Until now the planets that researchers have imaged are colossal — far bigger than even the biggest planet in our solar system, Jupiter. For his fellowship, Wagner will use the Large Binocular Telescope in Arizona to identify the infrared signature of much smaller planets.
“The specific project is to upgrade the imaging capabilities of the Large Binocular Telescope. It’s the largest optical imaging telescope in existence,” Wagner said.
It uses twin 27-foot-wide mirrors that provide formidable tools to peer into the universe. It has a suite of cameras and other sensitive equipment to record the telescope’s observations.
“With this program I want to push our limits to the size of Neptune,” he said.

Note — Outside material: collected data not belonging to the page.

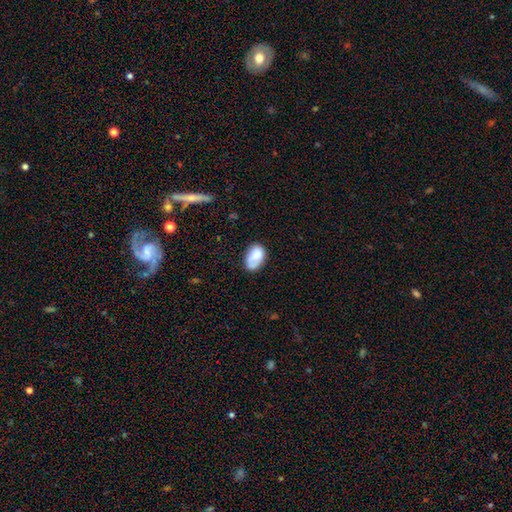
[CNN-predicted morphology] Smooth or featured? Predicted: smooth (p=0.76). How rounded? Predicted: in between (p=0.89). Merging? Predicted: none (p=0.57).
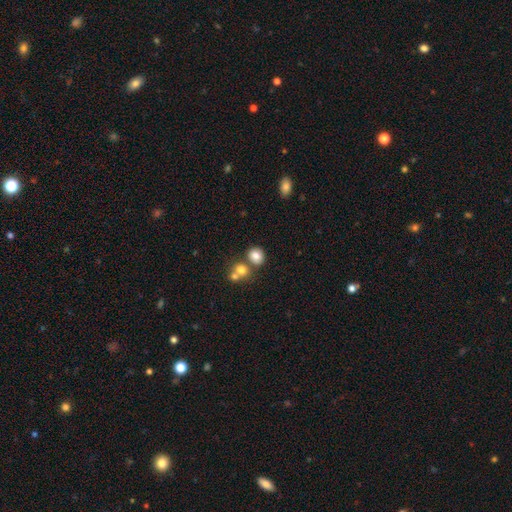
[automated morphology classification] Smooth or featured? Predicted: smooth (p=0.80). How rounded? Predicted: round (p=0.76). Merging? Predicted: none (p=0.62).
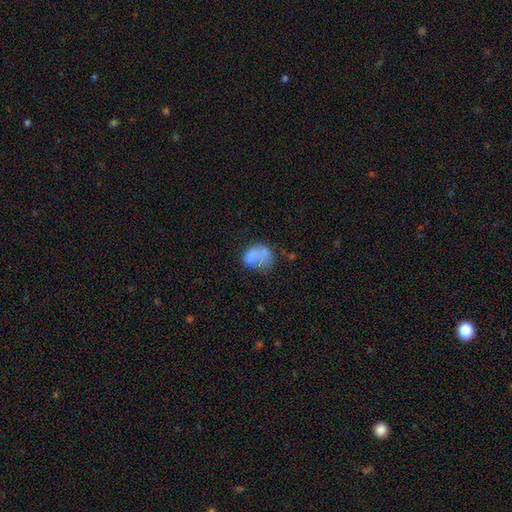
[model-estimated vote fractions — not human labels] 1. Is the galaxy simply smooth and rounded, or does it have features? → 69% smooth, 20% featured or disk, 11% star or artifact.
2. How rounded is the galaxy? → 51% in between, 48% round, 1% cigar-shaped.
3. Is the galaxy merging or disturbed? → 44% none, 27% minor disturbance, 18% major disturbance, 11% merger.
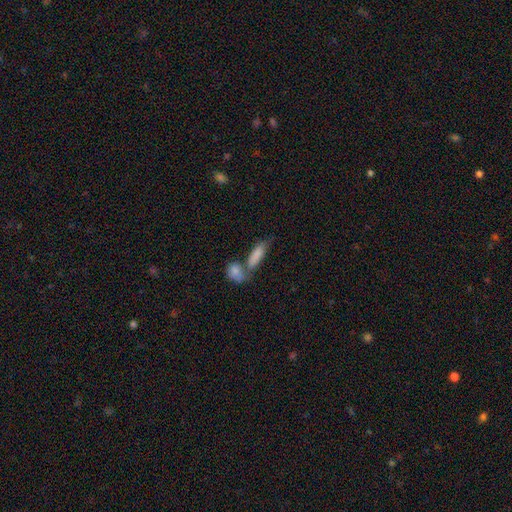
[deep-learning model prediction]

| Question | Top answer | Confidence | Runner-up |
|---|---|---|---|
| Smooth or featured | smooth | 73% | featured or disk (17%) |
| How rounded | in between | 48% | tied: cigar-shaped (48%) |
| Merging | merger | 44% | none (42%) |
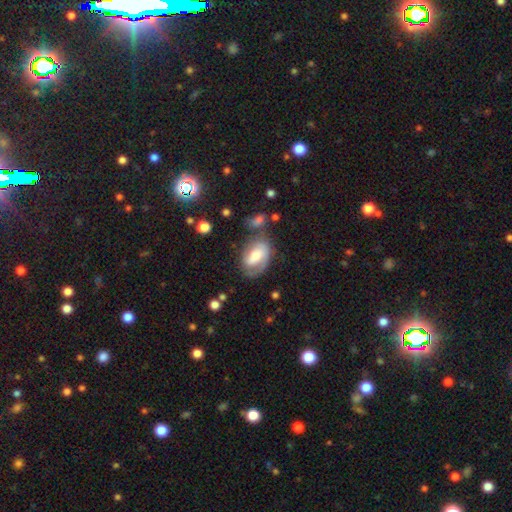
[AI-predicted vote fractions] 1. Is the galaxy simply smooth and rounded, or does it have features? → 57% featured or disk, 36% smooth, 7% star or artifact.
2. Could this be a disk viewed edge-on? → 95% no, 5% yes.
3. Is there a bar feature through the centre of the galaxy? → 42% weak, 37% no, 21% strong.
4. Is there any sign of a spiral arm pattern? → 77% yes, 23% no.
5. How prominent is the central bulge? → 57% moderate, 27% small, 12% large, 3% none, 2% dominant.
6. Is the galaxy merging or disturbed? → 54% none, 23% minor disturbance, 15% major disturbance, 8% merger.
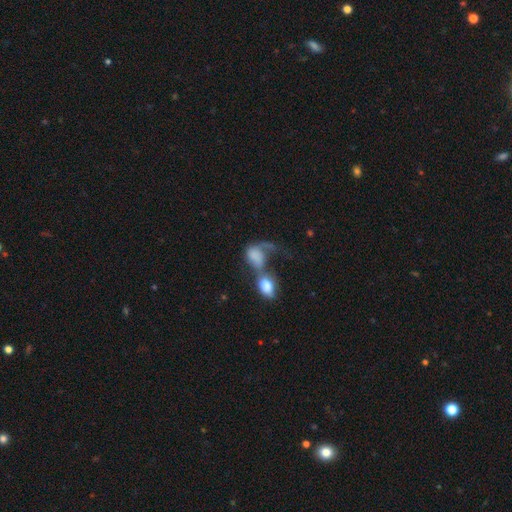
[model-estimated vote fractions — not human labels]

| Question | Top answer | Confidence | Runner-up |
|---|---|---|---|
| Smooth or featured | smooth | 65% | featured or disk (26%) |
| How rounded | in between | 80% | round (18%) |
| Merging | merger | 69% | major disturbance (17%) |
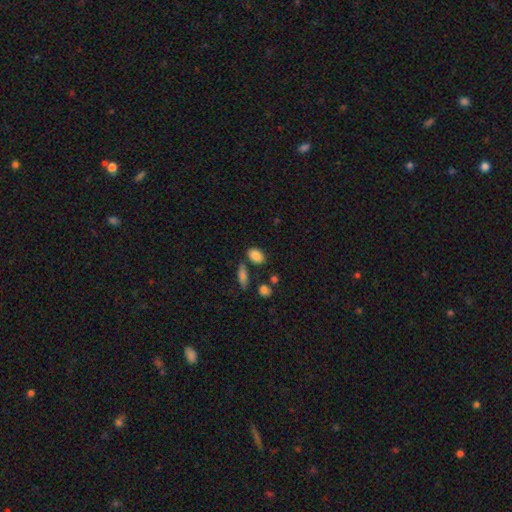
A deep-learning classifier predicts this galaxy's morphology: smooth 86%, star or artifact 8%, featured or disk 6%. Down the decision tree: how rounded — in between (85%); merging — none (74%).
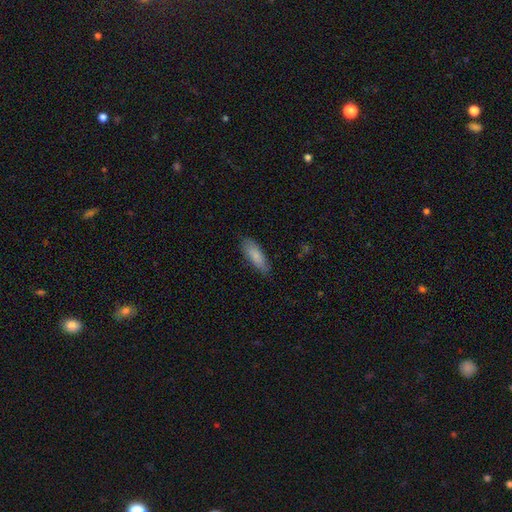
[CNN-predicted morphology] Q: Smooth or featured?
A: smooth (84%); runner-up: featured or disk (11%)
Q: How rounded?
A: in between (55%); runner-up: cigar-shaped (43%)
Q: Merging?
A: none (81%); runner-up: minor disturbance (15%)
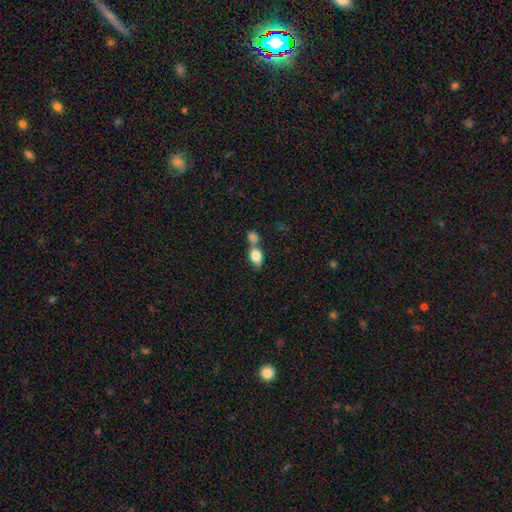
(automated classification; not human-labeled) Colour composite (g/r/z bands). It shows a smooth galaxy with no disk features (82%) that is in between round and cigar-shaped (82%). Merging: merger (55%).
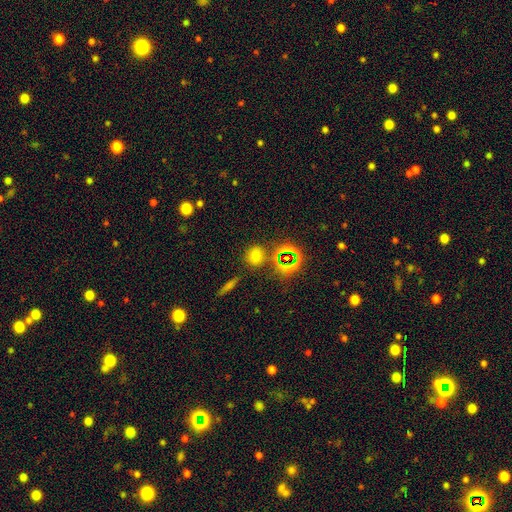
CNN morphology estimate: type=smooth (66%); roundness=round (76%); merging=none (76%).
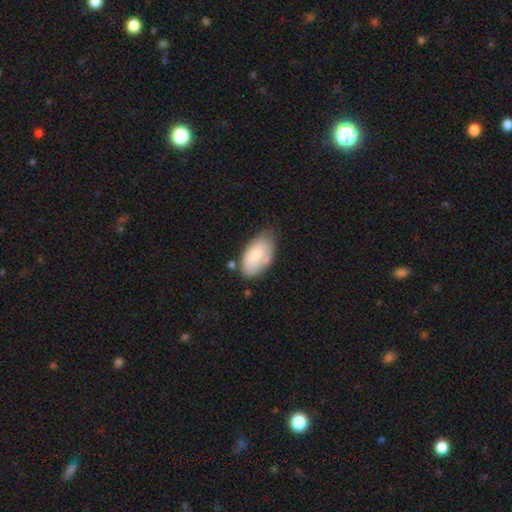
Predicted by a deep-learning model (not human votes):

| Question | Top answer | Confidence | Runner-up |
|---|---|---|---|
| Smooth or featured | smooth | 76% | featured or disk (18%) |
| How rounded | in between | 95% | round (3%) |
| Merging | none | 60% | minor disturbance (27%) |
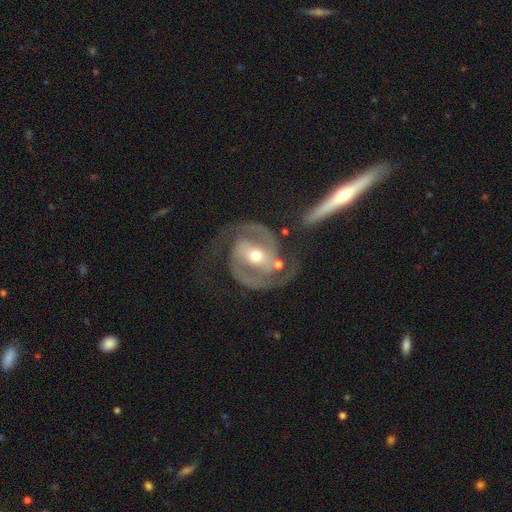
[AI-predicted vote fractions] Smooth or featured? featured or disk (93%)
Edge-on disk? no (97%)
Bar? strong (37%)
Spiral arms? yes (98%)
Spiral winding? medium (52%)
Spiral arm count? 2 (93%)
Bulge size? moderate (63%)
Merging? none (68%)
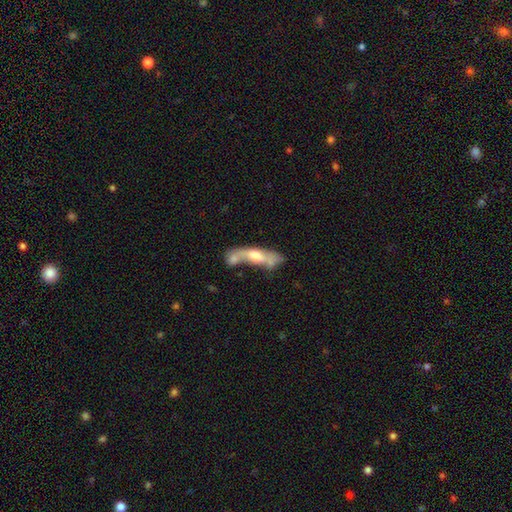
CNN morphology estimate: Smooth or featured? featured or disk (51%)
Edge-on disk? no (57%)
Merging? merger (43%)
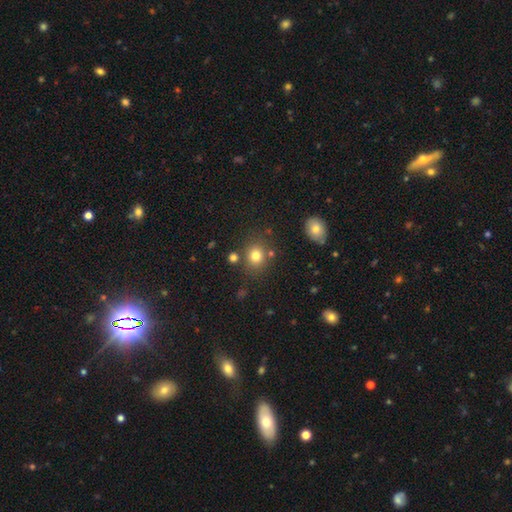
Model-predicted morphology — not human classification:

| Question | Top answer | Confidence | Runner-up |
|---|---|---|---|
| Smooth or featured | smooth | 78% | star or artifact (14%) |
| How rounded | round | 72% | in between (27%) |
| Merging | none | 76% | minor disturbance (11%) |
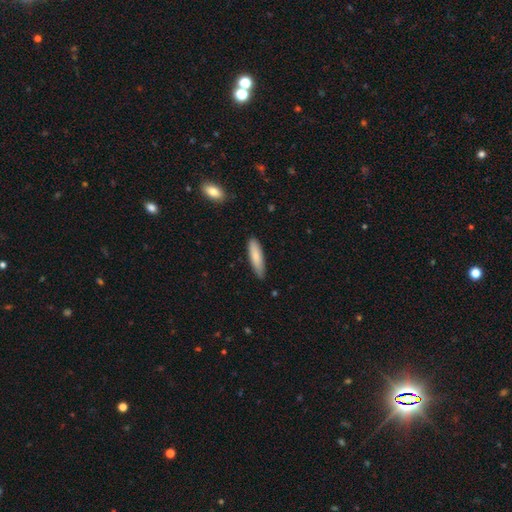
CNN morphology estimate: Smooth or featured? Predicted: smooth (p=0.82). How rounded? Predicted: cigar-shaped (p=0.69). Merging? Predicted: none (p=0.81).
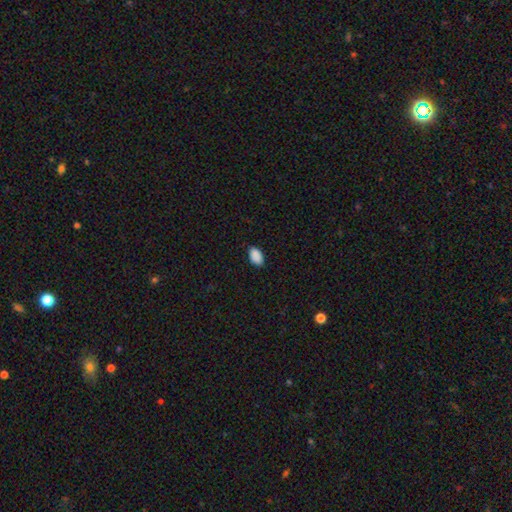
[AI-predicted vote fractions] A smooth galaxy with no disk features (89%) that is in between round and cigar-shaped (93%).

Vote fractions:
- Smooth or featured? smooth: 89% / star or artifact: 8% / featured or disk: 3%
- How rounded? in between: 93% / round: 6% / cigar-shaped: 1%
- Merging? none: 84% / minor disturbance: 13% / major disturbance: 2% / merger: 1%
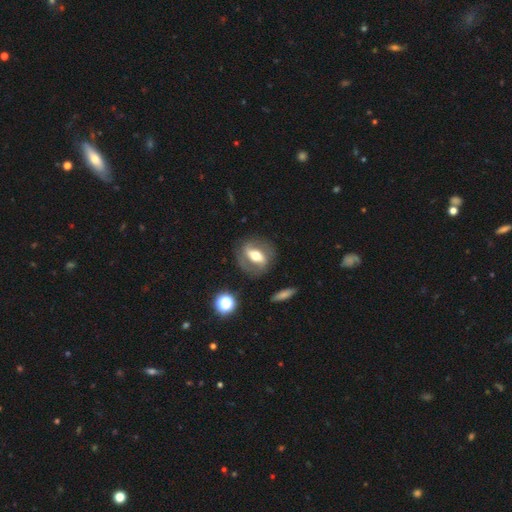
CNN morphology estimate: smooth_or_featured: featured or disk (p=0.71) [alt: smooth p=0.22]
disk_edge_on: no (p=0.89) [alt: yes p=0.11]
bar: strong (p=0.56) [alt: weak p=0.28]
has_spiral_arms: yes (p=0.75) [alt: no p=0.25]
bulge_size: moderate (p=0.66) [alt: large p=0.19]
merging: none (p=0.74) [alt: minor disturbance p=0.15]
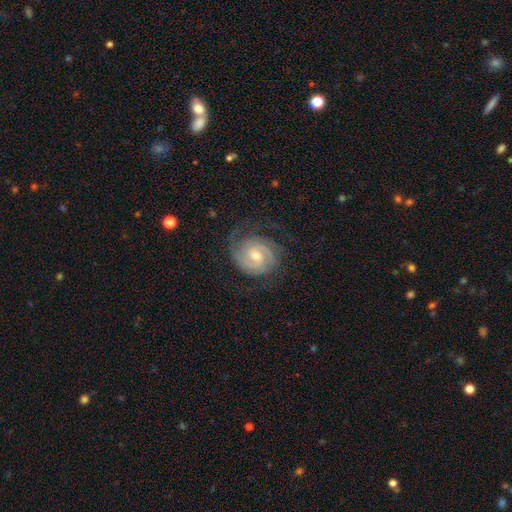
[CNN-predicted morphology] Smooth or featured?
  - featured or disk: 87% *
  - smooth: 8%
  - star or artifact: 5%
Edge-on disk?
  - no: 98% *
  - yes: 2%
Bar?
  - no: 48% *
  - weak: 44%
  - strong: 8%
Spiral arms?
  - yes: 97% *
  - no: 3%
Spiral winding?
  - tight: 66% *
  - medium: 28%
  - loose: 6%
Spiral arm count?
  - 2: 66% *
  - 3: 13%
  - can't tell: 12%
  - 1: 3%
  - 4: 3%
  - more than 4: 3%
Bulge size?
  - moderate: 59% *
  - small: 36%
  - large: 3%
  - none: 2%
  - dominant: 1%
Merging?
  - none: 72% *
  - minor disturbance: 17%
  - major disturbance: 10%
  - merger: 1%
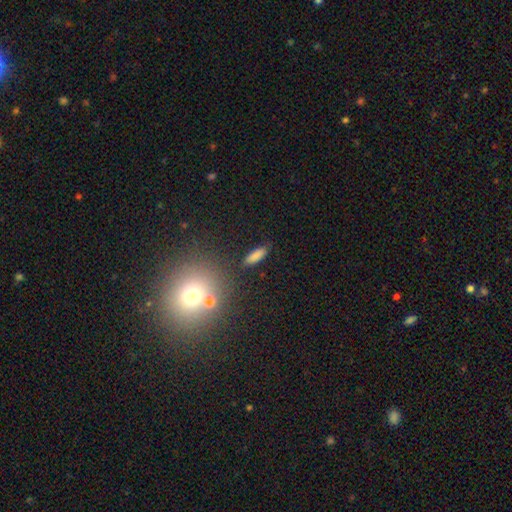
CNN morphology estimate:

Neptune, too, is huge — 17 times more massive than Earth. But it’s 19 times smaller than Jupiter. Being able to find planets this size opens up a huge window of opportunity for discovery, Wagner said.
It’s always in the back of our minds. Is there someone else out there? What is life on another planet like? Now we can answer those questions.
Michael Sitko, UC physics professor
Equally important, Wagner will be looking for these planets in close proximity to their stars to potentially harbor life. Physicists call this the “habitable zone.” And it’s comparatively tiny.
Wagner said this is the combination of distance from the sun and atmospheric conditions to support liquid water on a solid planet.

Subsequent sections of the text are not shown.